━━ Excerpted passage
Unlearned men of books assume the care,
As eunuchs are the guardians of the fair.

It may as well be admitted that we do not buy expensive books to read. We may say that it is a delight to us to look upon the very page on which appeared for the first time such a sonnet as “On First Looking into Chapman’s Homer,” or to read that bit of realism unsurpassed, where Robinson Crusoe one day, about noon, discovered the print of a man’s naked foot upon the sand; but when we sit down with a copy of Keats, we do not ask for a first edition; much less when we want to live over again the joys of our childhood, do we pick up a copy of Defoe which would be a find at a thousand dollars. But first editions of Keats’s Poems, 1817, in boards, with the paper label if possible, and a Defoe unwashed, in a sound old calf binding, are good things to have. They are indeed a joy forever, and will never pass into nothingness. I cannot see why the possession of fine books is more reprehensible than the possession of valuable property of any other sort.

In speaking of books as an investment, one implies first editions. First editions are scarce; tenth editions, as Charles Lamb stutteringly suggested, are scarcer, but there is no demand for them. Why, then, first editions? The question is usually dodged; the truth may as well be stated. There is a joy in mere ownership. It may be silly, or it may be selfish; but it is a joy, akin to that of possessing land, which seems to need no defense. We do not walk over our property every day; we frequently do not see it; but when the fancy takes us, we love to forget our cares and responsibilities in a ramble over our fields. In like manner, and for the same reason, we browse with delight in a corner of our library in which we have placed our most precious books. We should buy our books as we buy our clothes, not only to cover our nakedness, but to embellish us; and we should buy more books and fewer clothes.

I am told that, in proportion to our numbers and our wealth, less money is spent on books now than was spent fifty years ago. I suppose our growing love of sport is to some extent responsible. Golf has taken the place of books. I know that it takes time and costs money. I do not play the game myself, but I have a son who does. Perhaps when I am his age, I shall feel that I can afford it. My sport is book-hunting. I look upon it as a game, a game requiring skill, some money, and luck. The pleasure that comes from seeing some book in a catalogue priced at two or three times what I may have paid for a copy, is a pleasure due to vindicated judgment. I do not wish to rush into the market and sell and secure my profit. What is profit if I lose my book? Moreover, if one thinks of profit rather than of books, there is an interest charge to be considered. A book for which I paid a thousand dollars a few years ago, no longer stands me at a thousand dollars, but at a considerably greater sum. A man neat at figures could tell with mathematical accuracy just the actual cost of that book down to any given minute. I neither know nor want to know.
━━━━
━━ Records provided
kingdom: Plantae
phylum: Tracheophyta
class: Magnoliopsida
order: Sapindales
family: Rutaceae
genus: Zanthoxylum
━━━━
Directions:
1. Say whether each statement agrees with the passage on book-hunting, answering yes or no and quoting the deciding words.
(a) The author holds that expensive books are bought mainly to be read.
(b) The author likens the joy of owning books to the joy of owning land.
(c) The author plays golf.
2. In one to three sentences, explain why the author of the passage on book-hunting does not rush to sell a book whose price has risen.
3. Answer these questions on the passage on book-hunting.
(a) What year of Keats's Poems does the author name as a first edition worth having?
(b) Who suggested that tenth editions are scarcer than first editions?
(c) What does the author name as his own sport?

Expected answers:
1.
(a) No: "It may as well be admitted that we do not buy expensive books to read."
(b) Yes: "it is a joy, akin to that of possessing land, which seems to need no defense."
(c) No: "I do not play the game myself, but I have a son who does."

2. Selling for profit would mean losing the book, and the author asks what profit is worth at that cost. He adds that anyone who thinks of profit rather than of books must also count an interest charge, so a book bought for a thousand dollars now stands him at a considerably greater sum.

3.
(a) 1817
(b) Charles Lamb
(c) Book-hunting